POOLISH:                                     
Ricorrenze 4,000 kg
Water (not cold) 3,200 kg
Strong Flour 2,000 kg
Butter 2,000 kg
Beer Yeast 0,020 kg
Tot. 11,220 kg
  
FINAL DOUGH
Poolish 11,220 kg
Ricorrenze 6,000 kg
Sugar  0,450 kg
Salt   0,080 kg
Water (not cold) 1,500 kg
Butter  1,300kg
Eggs Yolk  2,700 kg
Pecans 3,000 kg
Dark Chocolate 2,300 kg
Tot.  30,300 kg
Icing and pecans j.e.

METHOD OF USE

  • Knead the FIRST DOUGH ingredients in the evening with a SPIRAL KNEADER for 3 minutes at 1st speed and 15 minutes at 2nd speed, adding water a little at a time. (Final dough temperature approx. 25/27°C).
  • Let the FIRST DOUGH rise for 12/14 hours at about 24°C, 75% R.H. The dough should triple in volume.
  • The following morning, add to the FIRST DOUGH RICORRENZE sugar and salt and knead until the dough pulls away from the bottom; add water, egg yolk, gianduja paste and soft butter in small doses.
  • Continue mixing for 20 minutes at 2nd speed until the dough is smooth (dough temperature 26/28 °C).
  • Add the pecans (previously cut in half) and knead at 1st speed for the time needed to incorporate them.
  • 1st LEAVENING: in cell for 2.5 hours at 30°C and 80% R.H.
  • For a Panettone of 750g, break into 700 g pieces. For a Panettone of 1.000g, break into 950g pieces (about 100g of glaze will reach the final weight) and round.
  • Knead the product with butter, do not use flour.
  • Rest the dough for about 20 minutes. Round pieces again and place in ramekins.
  • FINAL LEAVENING: in cell for approx. 3-4 hours at 30°C and 80% R.H. Leavening is complete when the dough reaches the moulds.
  • Leave for 10 minutes at room temperature, cut a cross on top, decorate the surface with glaze and sprinkle with granulated sugar and whole pecans.
  • Bake at 160/170°C for 45/55 minutes. Check that the temperature has reached 94°C at the core of the product (by inserting a thermometer), otherwise continue baking.
  • Cool the Panettone upside down, using the specific needles. Wait for 12 hours before wrapping.

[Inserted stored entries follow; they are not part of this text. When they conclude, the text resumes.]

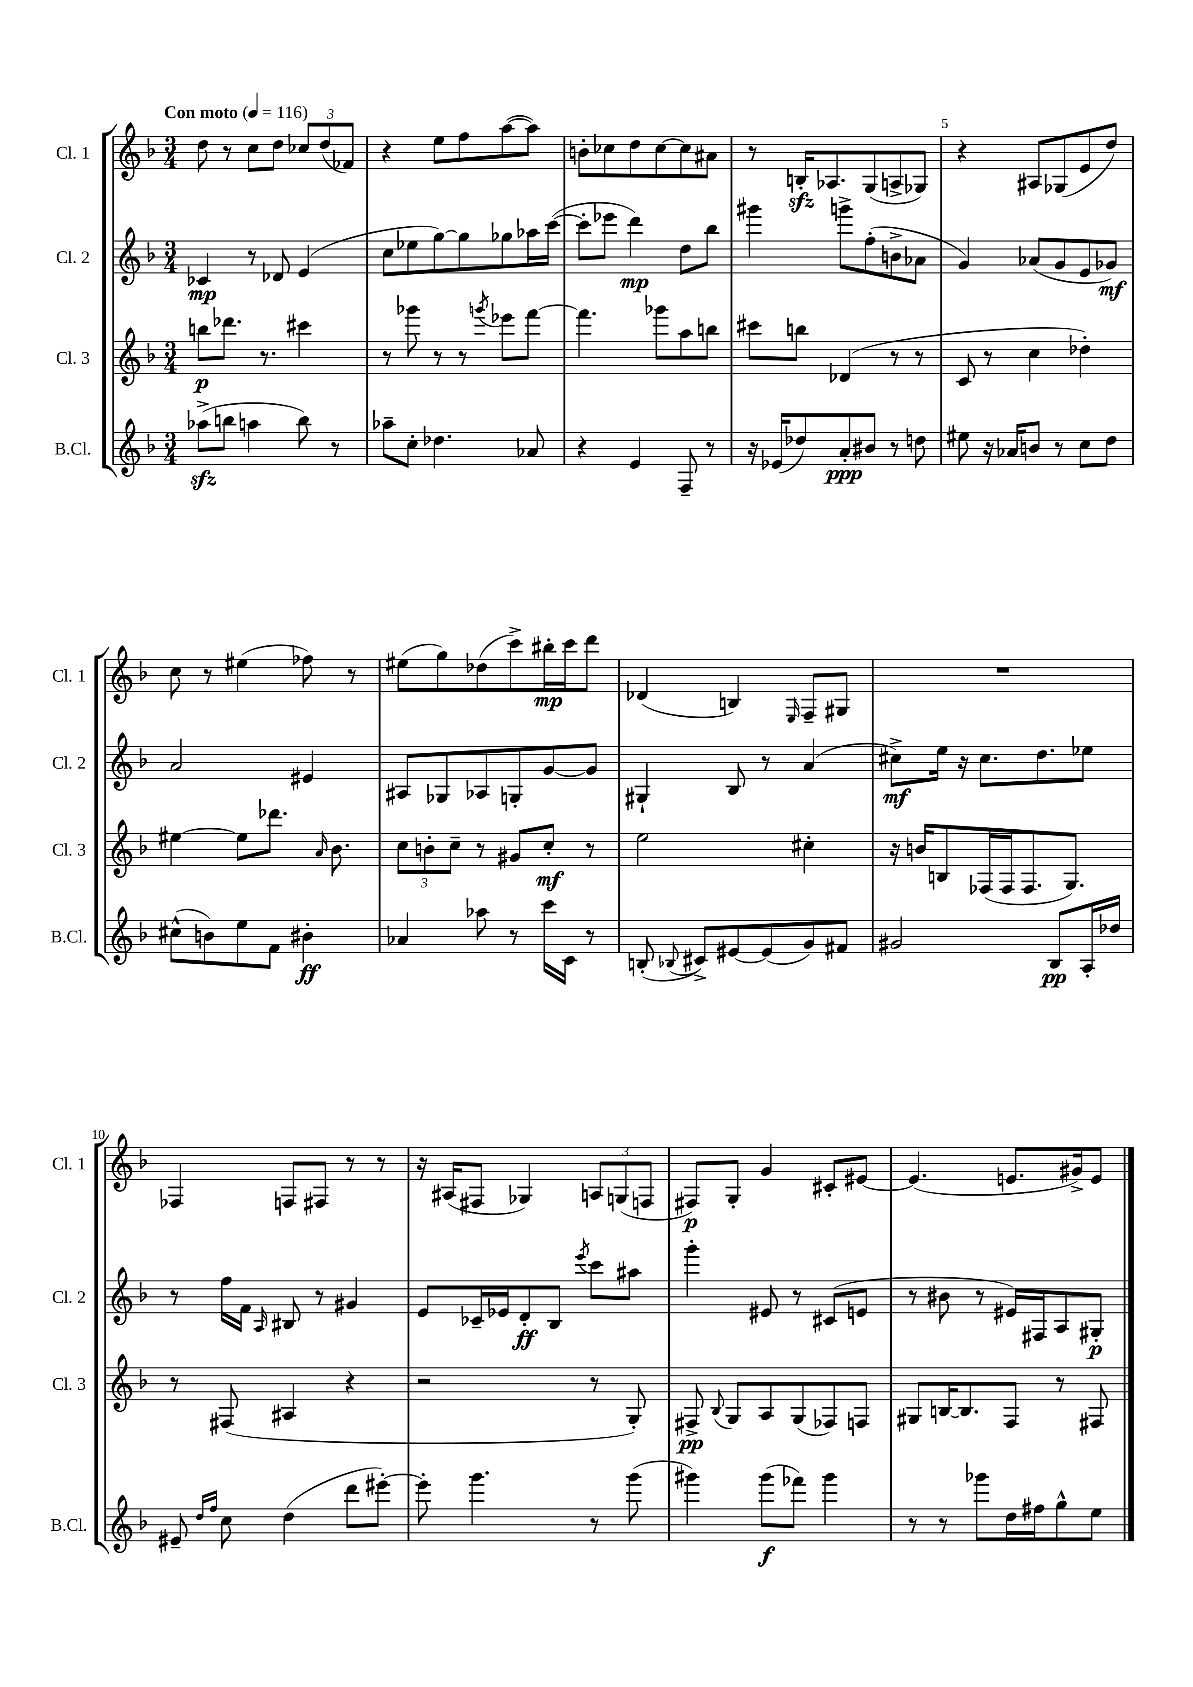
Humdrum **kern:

**kern	**dynam	**kern	**dynam	**kern	**dynam	**kern	**dynam
*part4	*part4	*part3	*part3	*part2	*part2	*part1	*part1
*staff4	*staff4	*staff3	*staff3	*staff2	*staff2	*staff1	*staff1
*I"B.Cl.	*	*I"Cl. 3	*	*I"Cl. 2	*	*I"Cl. 1	*
*I'B.Cl.	*	*I'Cl. 3	*	*I'Cl. 2	*	*I'Cl. 1	*
*clefG2	*	*clefG2	*	*clefG2	*	*clefG2	*
*k[b-]	*	*k[b-]	*	*k[b-]	*	*k[b-]	*
*M3/4	*	*M3/4	*	*M3/4	*	*M3/4	*
*MM116	*	*MM116	*	*MM116	*	*MM116	*
=1	=1	=1	=1	=1	=1	=1	=1
!	!	!	!	!	!	!LO:TX:a:B:t=Con moto	!
(8aa-Xzz^\L	.	8bbn\L	p	4c-X/	mp	8dd\	.
8bbn\J	.	8.ddd-X\J	.	.	.	8r	.
4aan\	.	.	.	8r	.	8cc\L	.
.	.	8.r	.	.	.	.	.
.	.	.	.	8d-X/	.	8dd\J	.
8bb\)	.	4ccc#X\	.	(4e/	.	12cc-X/L	.
.	.	.	.	.	.	(12dd/	.
8r	.	.	.	.	.	.	.
.	.	.	.	.	.	12f-X/J)	.
=2	=2	=2	=2	=2	=2	=2	=2
8aa-X~\L	.	8r	.	8cc\L	.	4r	.
8cc'\J	.	8ggg-X\	.	8ee-X\	.	.	.
4.dd-X\	.	8r	.	[8gg\)	.	8ee\L	.
.	.	8r	.	8gg\]	.	8ff\	.
.	.	8qgggn/	.	.	.	.	.
.	.	8eee-X\L	.	8gg-X\	.	([8aa\	.
8a-X/	.	[8fff\J	.	16aa-X\L	.	8aa\J])	.
.	.	.	.	([16ccc\JJ	.	.	.
=3	=3	=3	=3	=3	=3	=3	=3
4r	.	4.fff\]	.	8ccc'\L]	.	8bn'\L	.
.	.	.	.	8eee-X\J	.	8cc-X\	.
4e/	.	.	.	4ddd\)	mp	8dd\	.
.	.	8ggg-X\L	.	.	.	[8cc-\	.
8F~/	.	8aa\	.	8dd\L	.	8cc-\]	.
8r	.	8bbn\J	.	8bb-\J	.	8a#X\J	.
=4	=4	=4	=4	=4	=4	=4	=4
16r	.	8ccc#X\L	.	4ggg#X\	.	8r	.
(16e-X/KL	.	.	.	.	.	.	.
8dd-X/)	.	8bbn\J	.	.	.	16Bnzz'/KL	.
.	.	.	.	.	.	8.A-X/	.
8a'/	ppp	(4d-X/	.	8gggn^\L	.	.	.
8b#X/J	.	.	.	(8ff'\	.	(8G/	.
8r	.	8r	.	8bn^\	.	8An^/	.
8ddn\	.	8r	.	8a-X\J	.	8G-X/J)	.
=5	=5	=5	=5	=5	=5	=5	=5
8ee#X\	.	8c/	.	4g/)	.	4r	.
16r	.	8r	.	.	.	.	.
16a-X/KL	.	.	.	.	.	.	.
8bn/J	.	4cc\	.	(8a-X/L	.	8A#X/L	.
8r	.	.	.	8g/	.	(8G-X/	.
8cc\L	.	4dd-X'\)	.	8e/	.	8e/	.
8dd\J	.	.	.	8g-X/J)	mf	8dd/J)	.
!!LO:LB:g=z
=6	=6	=6	=6	=6	=6	=6	=6
(8cc#X^^\L	.	[4ee#X\	.	2a/	.	8cc\	.
8bn\)	.	.	.	.	.	8r	.
8ee\	.	8ee#\L]	.	.	.	(4ee#X\	.
8f\J	.	8.ddd-X\J	.	.	.	.	.
4b#X'\	ff	.	.	4e#X/	.	8ff-X\)	.
.	.	16qqa/	.	.	.	.	.
.	.	8.b-\	.	.	.	.	.
.	.	.	.	.	.	8r	.
=7	=7	=7	=7	=7	=7	=7	=7
4a-X/	.	12cc\L	.	8A#X/L	.	(8ee#X\L	.
.	.	12bn'\	.	.	.	.	.
.	.	.	.	8G-X/	.	8gg\)	.
.	.	12cc~\J	.	.	.	.	.
8aa-X\	.	8r	.	8A-X/	.	(8dd-X\	.
8r	.	8g#X/L	.	8Gn'/	.	8ccc^\)	.
16ccc\LL	.	8cc'/J	mf	[8g/	.	16bb#X'\L	mp
16c\JJ	.	.	.	.	.	16ccc\J	.
8r	.	8r	.	8g/J]	.	8ddd\J	.
=8	=8	=8	=8	=8	=8	=8	=8
(8Bn'/	.	2ee\	.	4G#X`/	.	(4d-X/	.
8qqB-X/	.	.	.	.	.	.	.
8c#X^/L)	.	.	.	.	.	.	.
[8e#X/	.	.	.	8B-/	.	4Bn/)	.
(8e#/]	.	.	.	8r	.	.	.
.	.	.	.	.	.	16qqE/	.
8g/)	.	4cc#X'\	.	(4a/	.	8F~/L	.
8f#X/J	.	.	.	.	.	8G#X/J	.
=9	=9	=9	=9	=9	=9	=9	=9
2g#X/	.	16r	.	8cc#X^\L)	mf	2.r	.
.	.	16bn/KL	.	.	.	.	.
.	.	8Bn/	.	16ee\Jk	.	.	.
.	.	.	.	16r	.	.	.
.	.	(16F-X/L	.	8.cc#\L	.	.	.
.	.	16F-/J	.	.	.	.	.
.	.	8.F-/	.	.	.	.	.
.	.	.	.	8.dd\	.	.	.
8B-/L	pp	.	.	.	.	.	.
.	.	8.G/J)	.	.	.	.	.
16A'/L	.	.	.	8ee-X\J	.	.	.
16dd-X/JJ	.	.	.	.	.	.	.
!!LO:LB:g=z
=10	=10	=10	=10	=10	=10	=10	=10
8e#X~/	.	8r	.	8r	.	4F-X/	.
16qqdd/LL	.	.	.	.	.	.	.
16qqff/JJ	.	.	.	.	.	.	.
8cc\	.	(8F#X/	.	16ff\LL	.	.	.
.	.	.	.	16f\JJ	.	.	.
.	.	.	.	16qqA/	.	.	.
(4dd\	.	4A#X/	.	8B#X/	.	8Fn/L	.
.	.	.	.	8r	.	8F#X/J	.
8ddd\L	.	4r	.	4g#X/	.	8r	.
[8eee#X'\J)	.	.	.	.	.	8r	.
=11	=11	=11	=11	=11	=11	=11	=11
8eee#'\]	.	2r	.	8e/L	.	16r	.
.	.	.	.	.	.	(16A#X/KL	.
4.ggg\	.	.	.	16c-X~/L	.	8F#X/J	.
.	.	.	.	16e-X/J	.	.	.
.	.	.	.	8d'/	ff	4G-X/)	.
.	.	.	.	8B-/J	.	.	.
.	.	.	.	8qeee/	.	.	.
8r	.	8r	.	8ccc\L	.	12An/L	.
.	.	.	.	.	.	(12Gn/	.
(8ggg\	.	8G'/)	.	8aa#X\J	.	.	.
.	.	.	.	.	.	12Fn/J	.
=12	=12	=12	=12	=12	=12	=12	=12
4ggg#X\)	.	8F#X^/	pp	4ggg'\	.	8F#X/L)	p
.	.	8qqB-/	.	.	.	.	.
.	.	8G/L	.	.	.	8G'/J	.
(8ggg#\L	f	8A/	.	8e#X/	.	4g/	.
8fff-X\J)	.	(8G/	.	8r	.	.	.
4ggg#\	.	8F-X/)	.	(8c#X/L	.	8c#X'/L	.
.	.	8Fn/J	.	8en/J	.	[8e#X/J	.
=13	=13	=13	=13	=13	=13	=13	=13
8r	.	8G#X/L	.	8r	.	(4.e#/]	.
8r	.	[16Bn/K	.	8b#X\	.	.	.
.	.	8.B/]	.	.	.	.	.
8ggg-X\L	.	.	.	8r	.	.	.
16dd\L	.	8F/J	.	16e#X/LL)	.	8.en/L	.
16ff#X\J	.	.	.	16F#X/J	.	.	.
8gg^^\	.	8r	.	8A/	.	.	.
.	.	.	.	.	.	16g#X^/k)	.
8ee\J	.	8F#X/	.	8G#X'/J	p	8e/J	.
==	==	==	==	==	==	==	==
*-	*-	*-	*-	*-	*-	*-	*-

We suggest a flour with at least W=380 e P/L=0,5. In case of weak flour reduce the water’s quantity.
The specification includes sour yeast. The indicated dose of yeast is allowed as starter.
The specification allows to use only butter.
The specification allows to use only grade A eggs.
It is recommended to use 9×9 cubes candied fruits and rehydrate raising before its use. Insert products at the same dough’s temperature. If it is decided not to use them, the name under which they are sold must show the words “without candied fruit”.

Respects the specification of the Decree Law 22 July 2005.

With 10 kg of RICORRENZE you obtain 43 PANETTONI of 750g or 31 of 1kg.